Part of a family deeply involved in teaching, Martone inspired others with her passion for education, said son Tim Martone, a teacher at Brentwood Elementary School and head football coach at Northrop High School.

“She was the one who was the rock, who taught us how to teach,” Tim Martone said.

Patty Martone’s other son, Michael, is a professor of creative writing at the University of Alabama, and both her daughters-in-law teach. Her brother is a retired Ball State University professor, and her sister-in-law is an elementary school teacher.

Born and raised in Fort Wayne, the 1949 North Side High School graduate enjoyed speaking, writing and contributing to the community as evidenced by her involvement with Indiana University-Purdue University’s Mastodons on Parade and her commitment to several organizational boards including the YWCA, St. Joseph Hospital, Saint Francis College, North Side High School Alumni board and the United Way.

Through the years, Martone received accolades like the Alumnus Administrator of the Year from the Three Rivers Chapter American Business Women’s Association in 1984, the National School Public Relations Golden Medallion in 1984, the Fort Wayne Woman of Achievement Helene Foellinger Award in 1992 and the Allen County Woman of the Year award in 1997.

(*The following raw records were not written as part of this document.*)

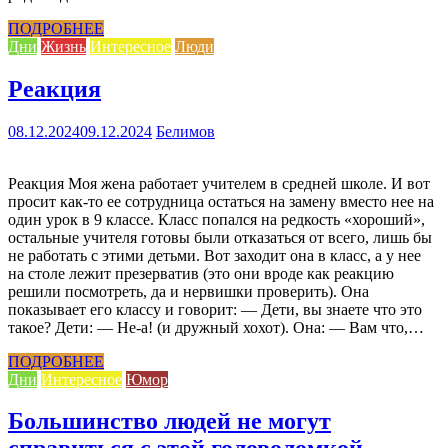
ПОДРОБНЕЕ
Дни
Жизнь
Интересное
Люди
Реакция
08.12.2024
09.12.2024
Белимов
Реакция Моя жена работает учителем в средней школе. И вот
просит как-то ее сотрудница остаться на замену вместо нее на
один урок в 9 классе. Класс попался на редкость «хороший»,
остальные учителя готовы были отказаться от всего, лишь бы
не работать с этими детьми. Вот заходит она в класс, а у нее
на столе лежит презерватив (это они вроде как реакцию
решили посмотреть, да и нервишки проверить). Она
показывает его классу и говорит: — Дети, вы знаете что это
такое? Дети: — Не-а! (и дружный хохот). Она: — Вам что,…
ПОДРОБНЕЕ
Дни
Интересное
Юмор
Большинство людей не могут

“She left a big legacy in the Fort Wayne area,” Tony Martone said.

Tony Martone estimated his wife wrote more than 100 guest columns for The News-Sentinel. A love of writing also ran deep in her family – son Michael Martone is a widely published author and essayist whose 1984 book “Alive and Dead in Indiana” was adapted into a play and recently performed in Fort Wayne.

Patty Martone got to attend the play in June and was “brimming with pride,” said daughter-in-law Amy Martone, a teacher at Northrop.

In between bouts of chemotherapy, Patty and Tony Martone, who was also diagnosed with cancer, put in time at local cancer societies. Patty Martone battled uterine cancer in 2006 and later colon cancer, but her death Monday was unrelated, her family said.